Noisy sensor data, approximations in the equations that describe the system evolution, and external factors that are not accounted for all place limits on how well it is possible to determine the system’s state. The Kalman filter deals effectively with the uncertainty due to noisy sensor data and to some extent also with random external factors. The Kalman filter produces an estimate of the state of the system as an average of the system’s predicted state and of the new measurement using a weighted average.1

This is what the Kalman Filter does on a Bitcoin/USD 5 minute chart (light blue/cyan line):

## John Ehlers MAMA – The Mother of Adaptive Moving Average

This is a moving average indicator designed with trending in mind. From personal observation and experimentation over the last few days, I have to say this one beats EMAs and cross-over hands down. It’s earlier to detect those trend reversals and mutes the whipsaw issues prevalent in utilizing two indicators against each other to find trend changes via their cross-overs.

The MESA Adaptive Moving Average (MAMA) adapts to price movement in an entirely new and unique way. The adapation is based on the rate change of phase as measured by the Hilbert Transform Discriminator I have previously described. The advantage of this method of adaptation is that it features a fast attack average and a slow decay average so that composite average rapidly ratchets behind price changes and holds the average value until the next ratchet occurs.

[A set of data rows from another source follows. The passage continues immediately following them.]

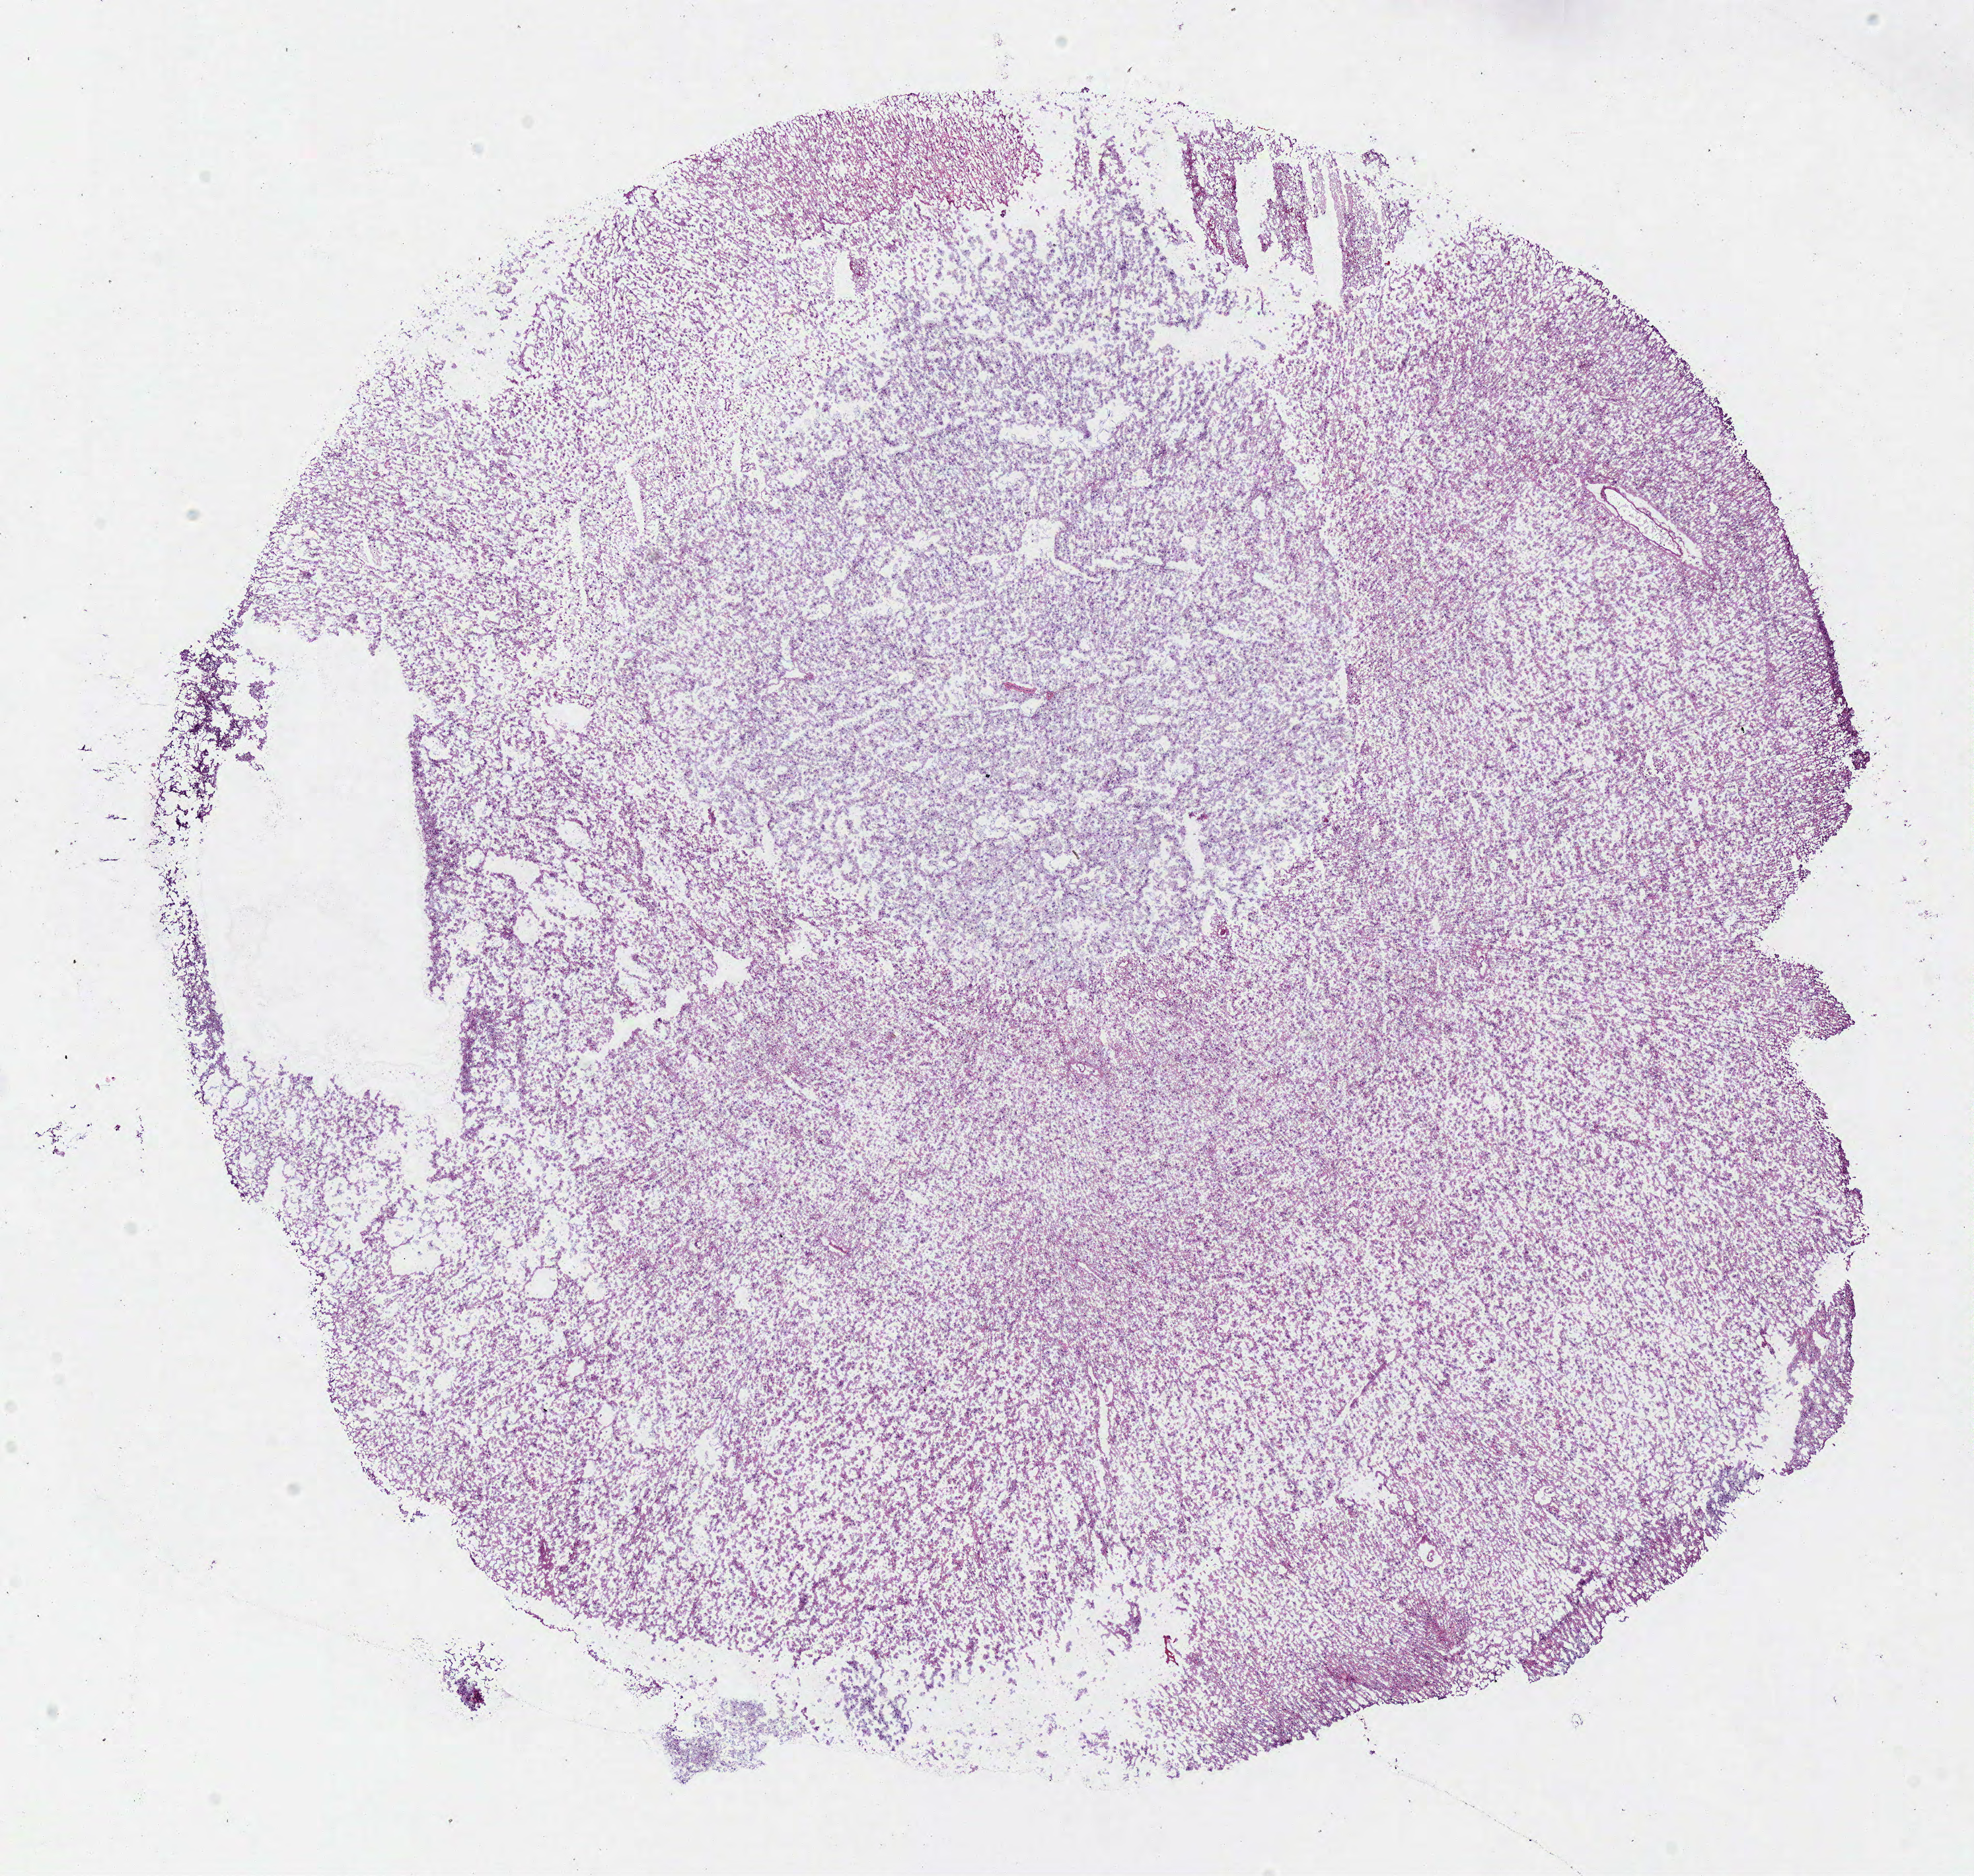
H&E-stained whole-slide image — low-resolution overview of the scanned area, about 11.7 x 11.2 mm (from a 40x scan), frozen section, sample: primary tumour, brain. Patient: male, age at initial diagnosis 31 years. Pathologist review of this section (percent, as recorded): tumour cells 100%, tumour nuclei 80%.
Histologic diagnosis: Mixed glioma (cerebrum).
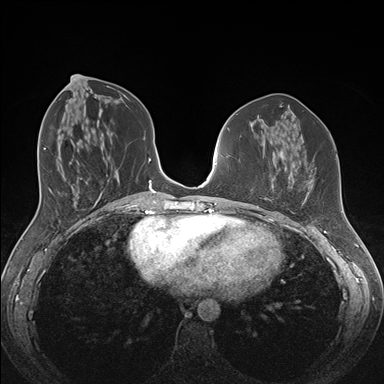
Breast MRI (dynamic contrast-enhanced), one axial slice; position 67 of 176 along the scan axis; dynamic contrast-enhanced series, time point 2 of 7 at this slice position (early post-contrast); 1.5 T; TE 1.5 ms, TR 4.1 ms; 1.1 mm slice thickness; 384 × 384 image matrix, field of view 340 × 340 mm. Female patient.
Outlined on this slice (semi-automatic segmentation, software-assisted and operator-edited):
- enhancing-tissue mask used for the functional tumour volume (all voxels passing the contrast-enhancement thresholds inside the analysis volume; usually the tumour): bounding box (x1, y1, x2, y2) in pixels: (257, 176, 291, 212)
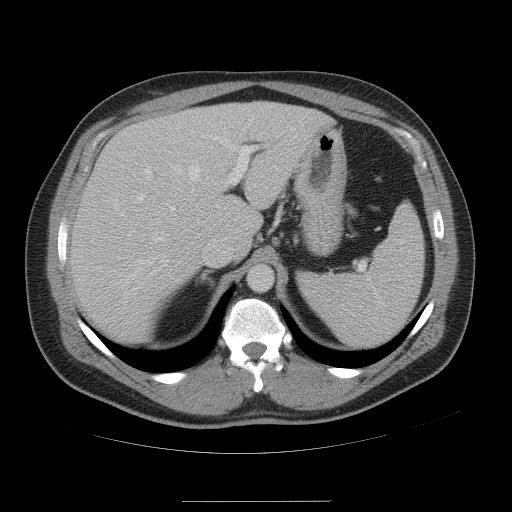
Contrast-enhanced abdominal CT, one axial slice. Position 36 of 54 along the scan axis. 120 kVp. Intravenous contrast given. Soft-tissue window (W 400 / L 40 HU). 512 × 512 image matrix. From the clinical record (not read from this slice): patient: male, age 74 years at operation; diagnosis: colorectal cancer liver metastases, imaged before liver resection; multiple liver metastases: no; largest metastasis: 15 cm; chemotherapy before resection: no.
Structures marked on this image (manually delineated by an expert):
- hepatic veins: bounding box (x1, y1, x2, y2) in pixels: (119, 160, 201, 286)
- liver: (70, 101, 333, 344)
- planned liver remnant (the part of the liver to remain after resection): (185, 101, 333, 269)
- portal vein (with intrahepatic branches): (138, 134, 254, 212)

An interesting set of indicators result if the MAMA is applied to the first MAMA line to produce a Following Adaptive Moving Average (FAMA). By using an alpha in FAMA that is half the value of the alpha in MAMA, the FAMA has steps in time synchronization with MAMA, but the vertical movement is not as great. As a result, MAMA and FAMA do not cross unless there has been a major change in market direction. This suggests an adaptive moving average crossover system that is virtually free of whipsaw trades.

This is the MAMA/FAMA indicator2 on same chart as Kalman Filter above:

## Zero Lag EMA

If you’re a fan of moving averages cross-over trading strategies (buy when fast/short period MA cross slow/long period MA), then give this Zero Lag indicator3 a spin. It’s an extremely simple offset EMA based on the EMA of the period plus it’s difference with the EMA of the EMA of same period.

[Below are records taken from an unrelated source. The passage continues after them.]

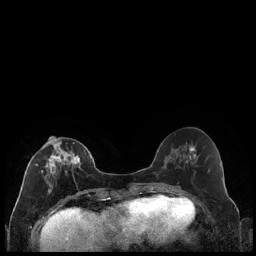
Breast MRI (dynamic contrast-enhanced), one axial slice. Slice 85 of 240 in the series (ordered by position). Dynamic contrast-enhanced series, time point 2 of 7 at this slice position (early post-contrast). 1.5 T. TE 1.9 ms, TR 4.2 ms. 256 × 256 image matrix, field of view 320 × 320 mm. Female patient.
Outlined on this slice (semi-automatically segmented with operator editing):
- enhancing-tissue mask used for the functional tumour volume (all voxels passing the contrast-enhancement thresholds inside the analysis volume; usually the tumour): bounding box [x1, y1, x2, y2] px = [36, 141, 86, 193]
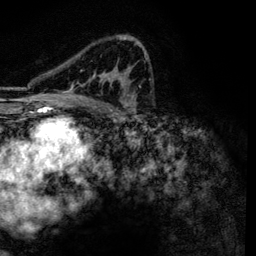
Breast MRI, one axial slice. Slice 80 of 134 in the series (ordered by position). Cropped to one breast. Dynamic contrast-enhanced series, time point 2 of 6 at this slice position (early post-contrast). 3 T. TE 4.2 ms, TR 7.9 ms. 1.2 mm slice thickness. 256 × 256 image matrix, field of view 170 × 170 mm. Female patient.
Annotated regions visible in this slice (semi-automatically segmented with operator editing):
- enhancing-tissue mask used for the functional tumour volume (all voxels passing the contrast-enhancement thresholds inside the analysis volume; usually the tumour): bounding box [x1, y1, x2, y2] px = [62, 37, 146, 101]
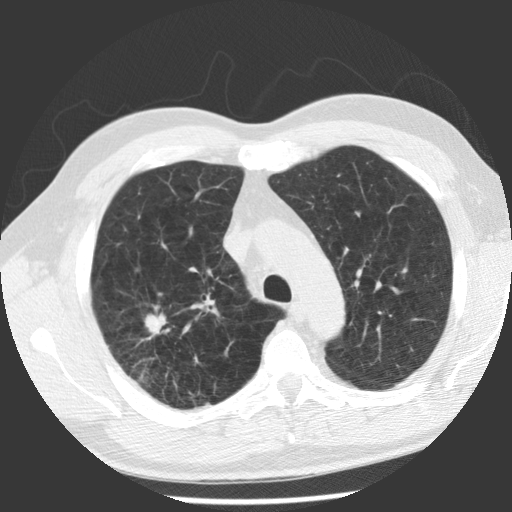
Axial slice from a low-dose chest CT screening exam. First (baseline) screen. Lung window (W 1500 / L -600 HU). Slice 84 of 112 in the series. Male, age 62 years at enrolment. Former smoker at enrolment.
- Lesion marked by an expert reader, bounding box (x1, y1, x2, y2) in pixels: (115, 301, 193, 378).
- The screening reader recorded 2 non-calcified nodules or masses ≥4 mm on this exam (right upper lobe, right upper lobe); which of them this box marks is not recorded.
- Official screen result: positive, change unspecified: nodule(s) >= 4 mm or enlarging nodule(s), mass(es), or other non-specific abnormalities suspicious for lung cancer.
- Later outcome: lung cancer diagnosed 71 days after this screen — adenocarcinoma, NOS, right upper lobe, poorly differentiated (G3), stage IV (AJCC 6th edition), 30 mm at pathology.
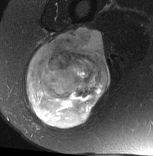
MRI of an extremity soft-tissue mass, one axial slice; position 38 of 77 along the scan axis; T2-weighted fat-saturated; MR volume resampled by the dataset authors to the PET/CT grid (not the native acquisition matrix); 3.27 mm slice thickness; 153 × 156 image matrix. Female patient. From the clinical record (not read from this slice): histological type: synovial sarcoma; grade: intermediate; site of the primary tumour: right buttock.
Outlined on this slice (expert contour drawn on MRI and transferred to this co-registered scan by the dataset authors):
- gross tumour volume including surrounding oedema: bounding box [x1, y1, x2, y2] px = [26, 27, 111, 130]
- gross tumour volume (mass): [26, 27, 111, 130]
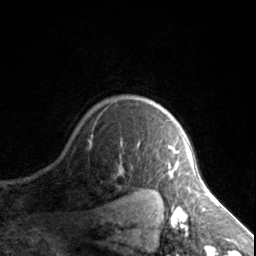
Breast MRI, one axial slice. Slice 119 of 134 in the series (ordered by position). Cropped to one breast. Dynamic contrast-enhanced series, time point 2 of 7 at this slice position (early post-contrast). 3 T. TE 1.7 ms, TR 4.6 ms. 1.2 mm slice thickness. 256 × 256 image matrix, field of view 150 × 150 mm. Female patient.
Annotated regions visible in this slice (semi-automatic segmentation, software-assisted and operator-edited):
- enhancing-tissue mask used for the functional tumour volume (all voxels passing the contrast-enhancement thresholds inside the analysis volume; usually the tumour): bounding box (x1, y1, x2, y2) in pixels: (168, 146, 187, 178)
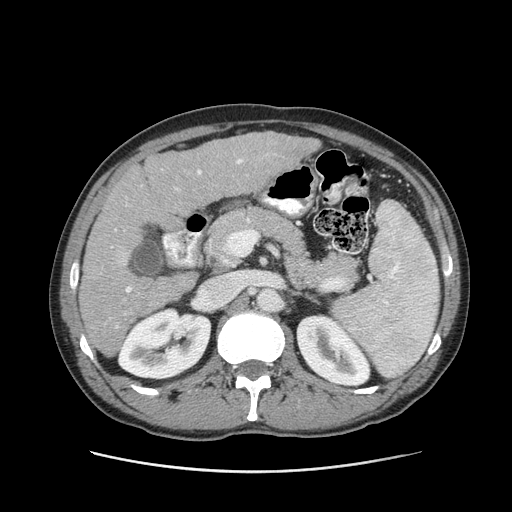
Contrast-enhanced abdominal CT (liver protocol), one axial slice. Slice 46 of 93 in the series (ordered by position). Reconstruction kernel STANDARD. 120 kVp. Soft-tissue window (W 400 / L 40 HU). 512 × 512 image matrix. From the clinical record (not read from this slice): diagnosis: hepatocellular carcinoma (patient treated with transarterial chemoembolisation; whether this scan precedes or follows treatment is not stated here); TNM stage (as recorded): Stage-II; Child-Pugh class: A; tumour differentiation: moderately differentiated; tumour size: 1 cm.
Outlined on this slice (semi-automatic segmentation, software-assisted and operator-edited):
- liver parenchyma outside the tumour (the mass and vessels are separate outlines, so this box may not span the whole liver): bounding box [x1, y1, x2, y2] px = [78, 132, 320, 356]
- portal vein: [111, 159, 243, 329]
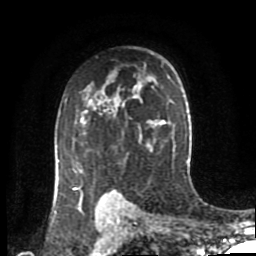
Breast MRI (dynamic contrast-enhanced), one axial slice. Position 60 of 80 along the scan axis. Cropped to one breast. Dynamic contrast-enhanced series, time point 2 of 8 at this slice position (early post-contrast). 1.5 T. TE 4.2 ms, TR 7 ms. 2 mm slice thickness. 256 × 256 image matrix. Female patient.
Structures marked on this image (semi-automatic segmentation, software-assisted and operator-edited):
- enhancing-tissue mask used for the functional tumour volume (all voxels passing the contrast-enhancement thresholds inside the analysis volume; usually the tumour): bounding box (x1, y1, x2, y2) in pixels: (58, 104, 124, 198)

## Kaufman Adaptive Moving Average

Developed by Perry Kaufman, Kaufman’s Adaptive Moving Average (KAMA) is a moving average designed to account for market noise or volatility. KAMA will closely follow prices when the price swings are relatively small and the noise is low. KAMA will adjust when the price swings widen and follow prices from a greater distance. This trend-following indicator can be used to identify the overall trend, time turning points and filter price movements.4

Kaufman’s Adaptive Moving Average (KAMA) is based on the concept that a noisy market requires a slower trend than one with less noise. The basic principle is that the trendline must lag further behind the price in a relatively noisy market to avoid being penetrated by the price. The moving average can speed up when the prices move consistently in one direction. According to Perry Kaufman, who invented the system, KAMA is intended to use the fastest trend possible, based on the smallest calculation period for the existing market conditions.7

What I’m really liking about this filter is how it levels out quickly when the price action starts moving largely sideways. This is similar to properties of the VMA indicator covered earlier.

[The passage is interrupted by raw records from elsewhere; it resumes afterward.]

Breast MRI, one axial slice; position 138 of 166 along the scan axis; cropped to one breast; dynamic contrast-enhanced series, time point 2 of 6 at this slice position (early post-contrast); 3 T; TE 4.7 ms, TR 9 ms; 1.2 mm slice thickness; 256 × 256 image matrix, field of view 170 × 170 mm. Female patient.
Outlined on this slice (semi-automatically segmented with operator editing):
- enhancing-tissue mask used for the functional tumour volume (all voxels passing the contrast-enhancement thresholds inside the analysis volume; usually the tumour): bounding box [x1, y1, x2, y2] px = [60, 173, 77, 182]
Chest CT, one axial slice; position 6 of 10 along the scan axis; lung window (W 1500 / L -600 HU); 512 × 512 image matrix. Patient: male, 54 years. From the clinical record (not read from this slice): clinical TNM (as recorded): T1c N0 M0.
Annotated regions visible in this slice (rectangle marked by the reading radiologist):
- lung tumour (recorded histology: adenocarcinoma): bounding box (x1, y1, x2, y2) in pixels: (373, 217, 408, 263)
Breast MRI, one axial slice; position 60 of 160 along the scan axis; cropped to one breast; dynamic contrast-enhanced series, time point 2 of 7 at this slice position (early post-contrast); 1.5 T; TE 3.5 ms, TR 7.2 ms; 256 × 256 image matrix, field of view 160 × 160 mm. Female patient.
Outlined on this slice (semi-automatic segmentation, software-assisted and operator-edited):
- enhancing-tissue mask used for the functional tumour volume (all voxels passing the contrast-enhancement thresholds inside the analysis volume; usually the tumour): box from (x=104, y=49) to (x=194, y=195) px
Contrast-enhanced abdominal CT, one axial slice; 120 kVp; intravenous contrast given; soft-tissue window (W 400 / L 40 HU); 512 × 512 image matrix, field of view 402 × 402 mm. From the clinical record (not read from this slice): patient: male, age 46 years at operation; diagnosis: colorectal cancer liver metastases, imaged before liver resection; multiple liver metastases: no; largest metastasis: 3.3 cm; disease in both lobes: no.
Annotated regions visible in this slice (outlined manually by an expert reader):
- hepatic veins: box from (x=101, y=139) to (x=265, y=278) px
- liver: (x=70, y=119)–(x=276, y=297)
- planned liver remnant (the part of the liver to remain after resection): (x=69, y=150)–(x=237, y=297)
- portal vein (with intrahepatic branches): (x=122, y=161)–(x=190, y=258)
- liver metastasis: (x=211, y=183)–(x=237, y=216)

## Fractal Adaptive Moving Average (FAMA)

FRAMA stands for Fractal Adaptive Moving Average and we have classed it as a Log-Normal Adaptive Moving Average (LAMA). Created by John F Ehlers (See his original paper or the article from the 2005 edition from Technical Analysis of Stocks and Commodities – Fractal Adaptive Moving Averages), it utilizes Fractal Geometry in an attempt to dynamically adjust its smoothing period to suit the changing price action over time.5

Below, I have added the FAMA indicator (light blue line) to same chart alongside the Kaufman MA:

- NOTE: this indicator has a component that leverages Kaufman’s MA above, so it’s somewhat of a “super moving average” – that is one that is composed.